• GIVEN PASSAGE:
--- begin ---

President Bush has been talking for weeks about how his budget is tough, placing high premiums on performance and promoting a results-oriented mindset in government. But there is little evidence in the FY 06 budget to support his rhetoric. It seems to b merely a smokescreen providing political cover for a Bush agenda that seeks to promote particular ideological policies while drastically reducing the size of the federal government.

Performance-based measures and results have been a central rhetorical theme of the Bush presidency, whether in education reform, promoting a management agenda, or developing the federal budget. In his recent efforts to promote this “good-government” approach, the president often referred to a list of 154 programs slated for deep cuts or elimination in his FY 06 budget because those programs were “not getting results.”

How exactly does President Bush decide which programs are demonstrating results and which are not? The main tool in measuring and determining this is a specific aspect of the President’s Management Agenda called the Program Assessment Rating Tool (PART). The technocratic name seems benign but actually masks the political agenda at play.

The president’s FY 06 budget notes the PART was developed to help consistently evaluate a program’s purpose, design, planning, management, results and accountability to determine its overall effectiveness. The PART has reviewed 60 percent of the programs in the federal government over the last three years and will have reviewed all programs once by 2007.

--- end ---

• TO BE DONE:
Answer these questions from the passage on the FY 06 budget:
(a) How many programs did the president's list slate for deep cuts or elimination?
(b) What is the main tool used to decide which programs are demonstrating results?
(c) By what year will that tool have reviewed all programs once?

• ENTRIES SUPPLIED:
--- begin ---

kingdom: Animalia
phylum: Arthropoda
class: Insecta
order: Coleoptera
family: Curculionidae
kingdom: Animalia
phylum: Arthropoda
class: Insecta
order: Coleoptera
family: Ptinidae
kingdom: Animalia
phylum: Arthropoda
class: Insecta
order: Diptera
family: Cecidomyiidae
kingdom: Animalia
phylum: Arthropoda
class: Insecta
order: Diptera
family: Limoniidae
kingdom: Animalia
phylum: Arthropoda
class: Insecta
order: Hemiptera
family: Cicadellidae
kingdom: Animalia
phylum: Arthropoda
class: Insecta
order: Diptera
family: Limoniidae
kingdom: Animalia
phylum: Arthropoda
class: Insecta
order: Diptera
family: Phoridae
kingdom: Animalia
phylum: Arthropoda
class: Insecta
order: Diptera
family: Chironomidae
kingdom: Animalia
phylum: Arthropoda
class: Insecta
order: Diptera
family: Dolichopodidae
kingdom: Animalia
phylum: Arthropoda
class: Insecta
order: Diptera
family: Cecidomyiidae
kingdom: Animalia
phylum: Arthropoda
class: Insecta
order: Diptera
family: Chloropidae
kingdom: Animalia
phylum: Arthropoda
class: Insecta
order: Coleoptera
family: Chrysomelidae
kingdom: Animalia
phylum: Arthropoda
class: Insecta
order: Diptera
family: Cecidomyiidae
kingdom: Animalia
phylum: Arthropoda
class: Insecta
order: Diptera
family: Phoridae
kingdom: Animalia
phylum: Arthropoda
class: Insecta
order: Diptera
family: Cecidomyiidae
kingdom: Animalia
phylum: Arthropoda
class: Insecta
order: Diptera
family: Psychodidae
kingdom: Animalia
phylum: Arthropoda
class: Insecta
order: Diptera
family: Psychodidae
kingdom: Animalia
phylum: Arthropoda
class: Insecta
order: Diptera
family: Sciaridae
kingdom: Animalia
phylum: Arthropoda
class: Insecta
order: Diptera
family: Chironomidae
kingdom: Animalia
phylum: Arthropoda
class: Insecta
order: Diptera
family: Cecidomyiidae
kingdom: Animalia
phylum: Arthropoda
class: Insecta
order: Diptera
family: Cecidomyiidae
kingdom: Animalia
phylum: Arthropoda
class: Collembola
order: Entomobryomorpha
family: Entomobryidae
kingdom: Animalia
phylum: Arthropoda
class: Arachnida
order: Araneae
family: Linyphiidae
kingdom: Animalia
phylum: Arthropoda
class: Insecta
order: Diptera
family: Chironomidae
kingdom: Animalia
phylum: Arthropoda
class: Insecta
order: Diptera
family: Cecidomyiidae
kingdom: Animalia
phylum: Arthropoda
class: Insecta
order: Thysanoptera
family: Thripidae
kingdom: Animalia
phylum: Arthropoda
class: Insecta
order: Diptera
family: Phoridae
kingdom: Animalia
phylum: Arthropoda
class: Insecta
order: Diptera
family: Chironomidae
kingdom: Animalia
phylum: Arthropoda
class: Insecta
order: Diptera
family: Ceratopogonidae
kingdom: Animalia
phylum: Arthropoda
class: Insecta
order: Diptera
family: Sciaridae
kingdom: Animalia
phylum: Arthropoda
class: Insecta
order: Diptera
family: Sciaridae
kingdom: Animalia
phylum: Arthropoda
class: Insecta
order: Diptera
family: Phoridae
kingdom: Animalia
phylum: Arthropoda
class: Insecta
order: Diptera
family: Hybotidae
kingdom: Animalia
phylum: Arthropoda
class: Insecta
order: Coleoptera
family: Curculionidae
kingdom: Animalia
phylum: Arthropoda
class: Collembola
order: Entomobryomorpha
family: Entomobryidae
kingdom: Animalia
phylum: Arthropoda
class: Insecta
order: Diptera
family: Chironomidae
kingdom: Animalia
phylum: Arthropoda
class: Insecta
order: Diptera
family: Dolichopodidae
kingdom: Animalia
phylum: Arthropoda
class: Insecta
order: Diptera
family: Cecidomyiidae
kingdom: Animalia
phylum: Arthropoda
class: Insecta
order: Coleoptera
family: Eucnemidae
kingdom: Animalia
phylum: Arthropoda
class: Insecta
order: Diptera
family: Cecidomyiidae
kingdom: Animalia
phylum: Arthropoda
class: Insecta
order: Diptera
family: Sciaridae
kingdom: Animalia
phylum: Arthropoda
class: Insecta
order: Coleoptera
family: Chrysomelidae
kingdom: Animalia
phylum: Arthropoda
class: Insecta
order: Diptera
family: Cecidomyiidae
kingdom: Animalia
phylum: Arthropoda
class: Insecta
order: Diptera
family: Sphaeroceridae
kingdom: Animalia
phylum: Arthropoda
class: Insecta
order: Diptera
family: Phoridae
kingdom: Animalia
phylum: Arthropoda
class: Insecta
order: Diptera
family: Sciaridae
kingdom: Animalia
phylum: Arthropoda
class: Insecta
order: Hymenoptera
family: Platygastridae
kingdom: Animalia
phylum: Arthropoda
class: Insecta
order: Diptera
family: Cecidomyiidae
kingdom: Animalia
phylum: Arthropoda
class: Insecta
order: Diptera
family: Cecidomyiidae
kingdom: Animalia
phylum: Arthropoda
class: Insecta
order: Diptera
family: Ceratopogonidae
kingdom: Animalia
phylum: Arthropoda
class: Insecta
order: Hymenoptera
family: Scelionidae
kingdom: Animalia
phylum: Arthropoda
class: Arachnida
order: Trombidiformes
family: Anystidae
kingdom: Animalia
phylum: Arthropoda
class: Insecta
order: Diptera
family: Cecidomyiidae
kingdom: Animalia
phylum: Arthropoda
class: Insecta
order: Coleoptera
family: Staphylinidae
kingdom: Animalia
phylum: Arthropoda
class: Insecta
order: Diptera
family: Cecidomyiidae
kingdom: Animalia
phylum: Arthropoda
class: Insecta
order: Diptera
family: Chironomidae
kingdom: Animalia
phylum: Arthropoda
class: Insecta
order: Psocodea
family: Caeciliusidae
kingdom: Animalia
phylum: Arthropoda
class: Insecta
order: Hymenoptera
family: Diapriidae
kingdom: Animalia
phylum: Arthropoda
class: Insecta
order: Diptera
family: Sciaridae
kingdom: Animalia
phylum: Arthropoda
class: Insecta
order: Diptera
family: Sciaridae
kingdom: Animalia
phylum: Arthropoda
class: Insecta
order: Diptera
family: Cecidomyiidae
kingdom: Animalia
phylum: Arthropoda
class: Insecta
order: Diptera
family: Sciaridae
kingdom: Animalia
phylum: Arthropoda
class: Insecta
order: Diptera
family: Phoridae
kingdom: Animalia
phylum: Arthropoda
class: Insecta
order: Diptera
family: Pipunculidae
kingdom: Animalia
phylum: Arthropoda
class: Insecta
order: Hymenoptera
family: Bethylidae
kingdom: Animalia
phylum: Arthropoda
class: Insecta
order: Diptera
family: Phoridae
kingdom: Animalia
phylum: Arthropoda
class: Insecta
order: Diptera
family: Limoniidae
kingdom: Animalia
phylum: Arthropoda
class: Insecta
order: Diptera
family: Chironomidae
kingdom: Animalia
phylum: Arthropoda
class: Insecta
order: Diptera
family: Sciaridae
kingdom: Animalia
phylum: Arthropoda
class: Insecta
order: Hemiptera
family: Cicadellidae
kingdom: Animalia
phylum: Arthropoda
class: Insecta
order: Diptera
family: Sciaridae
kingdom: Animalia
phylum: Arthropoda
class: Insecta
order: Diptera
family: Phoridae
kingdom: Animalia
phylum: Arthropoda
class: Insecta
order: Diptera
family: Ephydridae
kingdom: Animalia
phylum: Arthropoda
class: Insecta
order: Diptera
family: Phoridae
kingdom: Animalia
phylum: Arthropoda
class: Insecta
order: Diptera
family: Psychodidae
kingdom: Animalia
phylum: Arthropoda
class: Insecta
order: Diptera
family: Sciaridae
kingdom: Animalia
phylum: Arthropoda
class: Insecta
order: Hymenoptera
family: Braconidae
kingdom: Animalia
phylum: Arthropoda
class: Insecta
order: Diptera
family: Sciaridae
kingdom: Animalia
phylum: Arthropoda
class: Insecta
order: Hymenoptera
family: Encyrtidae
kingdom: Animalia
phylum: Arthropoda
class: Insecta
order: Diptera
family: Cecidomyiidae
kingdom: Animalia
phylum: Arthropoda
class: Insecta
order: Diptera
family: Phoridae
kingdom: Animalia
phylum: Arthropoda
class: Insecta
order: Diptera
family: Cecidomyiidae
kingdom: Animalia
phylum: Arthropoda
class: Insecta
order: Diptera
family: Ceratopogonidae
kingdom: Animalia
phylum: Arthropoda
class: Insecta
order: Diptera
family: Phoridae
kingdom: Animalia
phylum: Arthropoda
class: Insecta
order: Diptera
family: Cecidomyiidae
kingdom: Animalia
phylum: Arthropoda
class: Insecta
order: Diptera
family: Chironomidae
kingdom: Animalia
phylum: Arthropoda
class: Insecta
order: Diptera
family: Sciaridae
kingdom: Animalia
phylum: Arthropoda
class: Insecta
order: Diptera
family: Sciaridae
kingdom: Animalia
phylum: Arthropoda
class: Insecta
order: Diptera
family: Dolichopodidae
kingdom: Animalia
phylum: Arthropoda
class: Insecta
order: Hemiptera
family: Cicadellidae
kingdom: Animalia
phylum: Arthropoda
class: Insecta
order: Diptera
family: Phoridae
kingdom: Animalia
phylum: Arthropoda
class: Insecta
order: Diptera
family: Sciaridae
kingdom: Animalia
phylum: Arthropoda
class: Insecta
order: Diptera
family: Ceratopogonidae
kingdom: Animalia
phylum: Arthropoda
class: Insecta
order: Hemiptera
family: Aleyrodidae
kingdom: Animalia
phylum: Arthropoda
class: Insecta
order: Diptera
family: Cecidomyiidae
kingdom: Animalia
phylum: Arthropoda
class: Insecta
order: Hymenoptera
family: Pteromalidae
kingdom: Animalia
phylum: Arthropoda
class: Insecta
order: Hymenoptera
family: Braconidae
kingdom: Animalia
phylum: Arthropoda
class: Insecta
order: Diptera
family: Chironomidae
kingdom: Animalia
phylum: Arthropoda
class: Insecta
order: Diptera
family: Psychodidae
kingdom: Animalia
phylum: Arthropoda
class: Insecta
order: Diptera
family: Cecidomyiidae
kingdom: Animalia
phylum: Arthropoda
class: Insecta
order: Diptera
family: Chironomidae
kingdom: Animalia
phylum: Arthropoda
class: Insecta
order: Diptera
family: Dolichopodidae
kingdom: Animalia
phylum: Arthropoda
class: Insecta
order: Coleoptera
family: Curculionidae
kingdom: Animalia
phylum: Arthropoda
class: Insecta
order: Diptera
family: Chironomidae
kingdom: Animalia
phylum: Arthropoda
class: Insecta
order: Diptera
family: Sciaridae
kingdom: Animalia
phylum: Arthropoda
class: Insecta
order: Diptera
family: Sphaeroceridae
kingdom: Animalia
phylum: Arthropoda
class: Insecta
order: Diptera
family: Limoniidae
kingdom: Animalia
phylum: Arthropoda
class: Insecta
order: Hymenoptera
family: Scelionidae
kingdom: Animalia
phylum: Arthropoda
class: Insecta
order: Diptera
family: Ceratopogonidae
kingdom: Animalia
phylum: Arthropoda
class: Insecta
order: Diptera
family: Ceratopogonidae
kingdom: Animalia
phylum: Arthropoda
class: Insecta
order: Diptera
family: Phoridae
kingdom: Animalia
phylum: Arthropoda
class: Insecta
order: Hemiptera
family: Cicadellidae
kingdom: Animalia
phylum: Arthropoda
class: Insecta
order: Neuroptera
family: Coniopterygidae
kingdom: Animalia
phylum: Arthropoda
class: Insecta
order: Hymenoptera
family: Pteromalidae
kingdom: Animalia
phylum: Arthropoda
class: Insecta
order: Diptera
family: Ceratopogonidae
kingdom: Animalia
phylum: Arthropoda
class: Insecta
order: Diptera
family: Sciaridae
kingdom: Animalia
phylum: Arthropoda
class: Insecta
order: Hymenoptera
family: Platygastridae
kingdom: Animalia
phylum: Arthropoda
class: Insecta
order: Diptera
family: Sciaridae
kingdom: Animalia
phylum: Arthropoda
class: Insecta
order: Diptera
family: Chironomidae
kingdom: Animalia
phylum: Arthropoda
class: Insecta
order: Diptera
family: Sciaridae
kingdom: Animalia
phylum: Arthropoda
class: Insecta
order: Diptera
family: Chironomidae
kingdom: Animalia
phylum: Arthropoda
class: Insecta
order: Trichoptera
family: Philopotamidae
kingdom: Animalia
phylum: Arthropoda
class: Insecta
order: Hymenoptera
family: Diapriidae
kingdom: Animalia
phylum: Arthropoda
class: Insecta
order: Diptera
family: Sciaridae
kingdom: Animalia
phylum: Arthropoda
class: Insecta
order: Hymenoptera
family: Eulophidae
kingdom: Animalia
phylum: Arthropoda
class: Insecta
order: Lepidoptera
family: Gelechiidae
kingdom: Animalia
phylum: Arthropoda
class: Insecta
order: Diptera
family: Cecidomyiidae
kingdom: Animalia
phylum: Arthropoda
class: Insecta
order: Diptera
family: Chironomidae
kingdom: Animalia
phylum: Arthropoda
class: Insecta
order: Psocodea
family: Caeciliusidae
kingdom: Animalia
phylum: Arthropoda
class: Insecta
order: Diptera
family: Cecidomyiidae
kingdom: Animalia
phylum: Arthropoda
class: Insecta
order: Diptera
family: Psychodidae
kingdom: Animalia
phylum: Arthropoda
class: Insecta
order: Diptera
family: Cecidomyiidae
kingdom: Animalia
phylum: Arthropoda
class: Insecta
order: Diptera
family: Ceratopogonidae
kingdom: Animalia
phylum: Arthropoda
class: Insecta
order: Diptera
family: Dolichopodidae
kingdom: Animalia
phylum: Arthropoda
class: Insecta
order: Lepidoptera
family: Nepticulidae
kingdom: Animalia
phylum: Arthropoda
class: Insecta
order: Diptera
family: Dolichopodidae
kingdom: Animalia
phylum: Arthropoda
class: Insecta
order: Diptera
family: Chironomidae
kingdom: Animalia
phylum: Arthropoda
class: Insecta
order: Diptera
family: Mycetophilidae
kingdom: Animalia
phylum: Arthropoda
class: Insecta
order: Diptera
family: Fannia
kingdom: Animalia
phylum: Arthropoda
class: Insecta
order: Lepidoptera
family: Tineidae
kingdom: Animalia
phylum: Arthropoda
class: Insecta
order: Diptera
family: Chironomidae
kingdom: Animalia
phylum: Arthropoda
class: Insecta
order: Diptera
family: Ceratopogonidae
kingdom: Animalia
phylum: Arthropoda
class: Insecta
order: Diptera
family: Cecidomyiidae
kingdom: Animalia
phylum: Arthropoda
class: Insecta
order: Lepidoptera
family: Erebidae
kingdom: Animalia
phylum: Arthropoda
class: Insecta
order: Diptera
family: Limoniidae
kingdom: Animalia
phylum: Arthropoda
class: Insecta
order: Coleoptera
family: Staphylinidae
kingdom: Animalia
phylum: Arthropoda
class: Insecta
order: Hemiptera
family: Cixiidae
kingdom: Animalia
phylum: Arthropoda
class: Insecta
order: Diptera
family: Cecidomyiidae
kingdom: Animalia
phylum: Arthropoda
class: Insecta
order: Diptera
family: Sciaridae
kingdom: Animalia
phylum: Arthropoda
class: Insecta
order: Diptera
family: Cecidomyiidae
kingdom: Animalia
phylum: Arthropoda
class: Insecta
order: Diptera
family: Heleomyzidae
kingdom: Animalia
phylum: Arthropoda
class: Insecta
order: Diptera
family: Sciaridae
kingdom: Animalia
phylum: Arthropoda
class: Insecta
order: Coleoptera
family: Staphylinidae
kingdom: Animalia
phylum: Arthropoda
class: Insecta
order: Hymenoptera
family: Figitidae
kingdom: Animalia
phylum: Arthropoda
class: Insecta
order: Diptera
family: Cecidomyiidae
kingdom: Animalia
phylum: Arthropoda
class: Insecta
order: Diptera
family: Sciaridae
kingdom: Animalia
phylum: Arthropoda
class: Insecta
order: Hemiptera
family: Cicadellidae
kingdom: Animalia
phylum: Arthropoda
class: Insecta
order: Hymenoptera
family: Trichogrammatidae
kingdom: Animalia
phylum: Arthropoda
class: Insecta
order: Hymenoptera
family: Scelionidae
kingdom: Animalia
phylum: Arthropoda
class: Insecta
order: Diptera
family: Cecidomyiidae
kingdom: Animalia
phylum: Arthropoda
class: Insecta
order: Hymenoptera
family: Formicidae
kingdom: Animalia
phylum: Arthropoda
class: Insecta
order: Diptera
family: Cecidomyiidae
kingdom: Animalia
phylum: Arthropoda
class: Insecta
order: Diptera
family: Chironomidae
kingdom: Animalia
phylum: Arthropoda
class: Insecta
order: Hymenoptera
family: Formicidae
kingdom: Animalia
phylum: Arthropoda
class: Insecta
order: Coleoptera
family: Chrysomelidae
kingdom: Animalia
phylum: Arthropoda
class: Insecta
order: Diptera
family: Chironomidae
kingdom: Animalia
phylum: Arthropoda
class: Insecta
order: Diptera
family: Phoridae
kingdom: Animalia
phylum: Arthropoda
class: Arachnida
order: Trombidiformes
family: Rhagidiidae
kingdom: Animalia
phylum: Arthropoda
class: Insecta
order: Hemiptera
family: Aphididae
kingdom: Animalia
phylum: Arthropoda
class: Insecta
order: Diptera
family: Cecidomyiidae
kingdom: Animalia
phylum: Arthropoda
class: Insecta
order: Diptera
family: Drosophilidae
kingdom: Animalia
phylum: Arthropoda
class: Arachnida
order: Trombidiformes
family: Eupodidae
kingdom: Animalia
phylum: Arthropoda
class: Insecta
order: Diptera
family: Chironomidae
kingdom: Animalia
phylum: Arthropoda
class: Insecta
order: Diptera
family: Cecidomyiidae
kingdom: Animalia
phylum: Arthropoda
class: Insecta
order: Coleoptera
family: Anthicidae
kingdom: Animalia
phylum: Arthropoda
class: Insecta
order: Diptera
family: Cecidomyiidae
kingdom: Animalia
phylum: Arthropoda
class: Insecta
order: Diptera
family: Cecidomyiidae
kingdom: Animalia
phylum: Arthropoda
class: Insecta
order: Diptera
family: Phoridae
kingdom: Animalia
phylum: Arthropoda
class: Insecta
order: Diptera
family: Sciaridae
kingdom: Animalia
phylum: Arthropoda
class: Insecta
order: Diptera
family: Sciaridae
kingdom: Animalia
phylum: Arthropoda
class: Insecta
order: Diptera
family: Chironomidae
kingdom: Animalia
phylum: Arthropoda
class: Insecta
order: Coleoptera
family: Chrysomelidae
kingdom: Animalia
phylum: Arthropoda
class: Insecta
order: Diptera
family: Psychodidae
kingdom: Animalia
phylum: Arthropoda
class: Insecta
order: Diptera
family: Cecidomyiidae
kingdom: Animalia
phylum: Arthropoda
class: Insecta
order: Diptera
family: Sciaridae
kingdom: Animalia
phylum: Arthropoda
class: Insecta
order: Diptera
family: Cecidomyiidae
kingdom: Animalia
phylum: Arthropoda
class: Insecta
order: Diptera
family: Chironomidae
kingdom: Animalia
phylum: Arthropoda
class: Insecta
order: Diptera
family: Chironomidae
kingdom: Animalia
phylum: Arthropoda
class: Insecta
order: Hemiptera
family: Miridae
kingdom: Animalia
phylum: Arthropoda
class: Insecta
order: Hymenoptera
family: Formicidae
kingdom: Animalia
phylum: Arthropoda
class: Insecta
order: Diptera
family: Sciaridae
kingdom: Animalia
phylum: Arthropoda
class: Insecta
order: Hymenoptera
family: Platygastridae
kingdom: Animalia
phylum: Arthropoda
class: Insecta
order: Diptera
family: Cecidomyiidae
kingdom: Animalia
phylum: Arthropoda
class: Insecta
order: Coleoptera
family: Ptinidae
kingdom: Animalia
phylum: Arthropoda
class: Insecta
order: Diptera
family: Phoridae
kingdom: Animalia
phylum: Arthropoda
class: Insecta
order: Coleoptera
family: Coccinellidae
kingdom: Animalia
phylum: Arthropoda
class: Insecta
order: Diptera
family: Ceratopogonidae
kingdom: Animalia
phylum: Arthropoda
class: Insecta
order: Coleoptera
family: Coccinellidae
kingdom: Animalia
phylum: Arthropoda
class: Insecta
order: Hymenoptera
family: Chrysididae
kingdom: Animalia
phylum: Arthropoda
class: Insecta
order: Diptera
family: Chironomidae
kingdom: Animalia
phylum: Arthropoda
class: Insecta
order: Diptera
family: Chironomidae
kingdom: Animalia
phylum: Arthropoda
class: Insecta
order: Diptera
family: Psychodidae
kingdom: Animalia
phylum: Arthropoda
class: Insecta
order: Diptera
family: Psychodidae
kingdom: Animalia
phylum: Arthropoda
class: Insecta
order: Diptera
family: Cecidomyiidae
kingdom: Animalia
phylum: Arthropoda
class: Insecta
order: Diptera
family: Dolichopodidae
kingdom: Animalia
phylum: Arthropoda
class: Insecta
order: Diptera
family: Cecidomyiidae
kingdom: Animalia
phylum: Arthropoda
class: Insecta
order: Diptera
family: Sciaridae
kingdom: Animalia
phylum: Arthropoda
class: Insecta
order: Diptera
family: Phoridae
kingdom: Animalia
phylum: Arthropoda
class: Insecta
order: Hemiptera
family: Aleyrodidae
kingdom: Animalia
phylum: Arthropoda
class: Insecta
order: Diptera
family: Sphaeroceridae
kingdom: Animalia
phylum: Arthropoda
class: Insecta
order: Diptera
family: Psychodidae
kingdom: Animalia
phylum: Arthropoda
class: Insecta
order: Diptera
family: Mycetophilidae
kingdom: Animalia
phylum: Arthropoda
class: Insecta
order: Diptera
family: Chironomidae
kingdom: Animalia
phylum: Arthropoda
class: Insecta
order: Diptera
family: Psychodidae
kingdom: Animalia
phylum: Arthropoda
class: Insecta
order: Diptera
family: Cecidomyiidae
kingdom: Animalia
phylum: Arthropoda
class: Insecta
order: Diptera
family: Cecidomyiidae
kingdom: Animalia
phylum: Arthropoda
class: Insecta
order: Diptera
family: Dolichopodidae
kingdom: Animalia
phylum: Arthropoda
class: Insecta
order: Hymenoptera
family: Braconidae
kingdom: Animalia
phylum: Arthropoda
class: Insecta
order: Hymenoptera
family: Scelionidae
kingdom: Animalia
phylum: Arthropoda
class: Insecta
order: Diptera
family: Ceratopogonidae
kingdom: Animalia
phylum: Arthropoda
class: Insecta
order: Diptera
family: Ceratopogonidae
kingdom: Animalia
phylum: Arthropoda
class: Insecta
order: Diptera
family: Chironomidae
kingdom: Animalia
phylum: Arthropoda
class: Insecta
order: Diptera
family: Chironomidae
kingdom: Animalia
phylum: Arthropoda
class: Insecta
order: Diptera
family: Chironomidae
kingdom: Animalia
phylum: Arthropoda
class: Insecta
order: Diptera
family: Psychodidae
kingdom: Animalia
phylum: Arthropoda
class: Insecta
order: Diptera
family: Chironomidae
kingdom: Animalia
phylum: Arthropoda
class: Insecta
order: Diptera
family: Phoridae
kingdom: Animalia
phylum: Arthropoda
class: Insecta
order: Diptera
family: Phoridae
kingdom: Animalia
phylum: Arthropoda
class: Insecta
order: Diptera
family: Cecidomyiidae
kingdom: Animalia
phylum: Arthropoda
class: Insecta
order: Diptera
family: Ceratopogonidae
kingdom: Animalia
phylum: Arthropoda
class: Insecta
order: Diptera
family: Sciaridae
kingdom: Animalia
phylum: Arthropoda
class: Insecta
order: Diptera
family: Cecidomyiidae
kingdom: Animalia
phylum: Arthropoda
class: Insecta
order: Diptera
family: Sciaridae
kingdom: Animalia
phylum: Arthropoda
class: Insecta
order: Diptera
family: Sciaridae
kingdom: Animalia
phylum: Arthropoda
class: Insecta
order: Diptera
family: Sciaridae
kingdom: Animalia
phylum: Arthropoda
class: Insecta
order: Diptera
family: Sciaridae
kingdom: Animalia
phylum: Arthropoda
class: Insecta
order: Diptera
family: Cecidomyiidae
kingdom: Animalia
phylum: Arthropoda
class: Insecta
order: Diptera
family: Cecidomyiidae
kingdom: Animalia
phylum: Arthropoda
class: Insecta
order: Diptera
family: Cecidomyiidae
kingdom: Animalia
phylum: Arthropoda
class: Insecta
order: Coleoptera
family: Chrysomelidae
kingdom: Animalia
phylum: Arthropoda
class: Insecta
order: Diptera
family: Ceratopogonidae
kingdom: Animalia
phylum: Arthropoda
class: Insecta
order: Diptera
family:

--- end ---

• TASK RESULT:
(a) 154 programs.
(b) The Program Assessment Rating Tool (PART).
(c) 2007.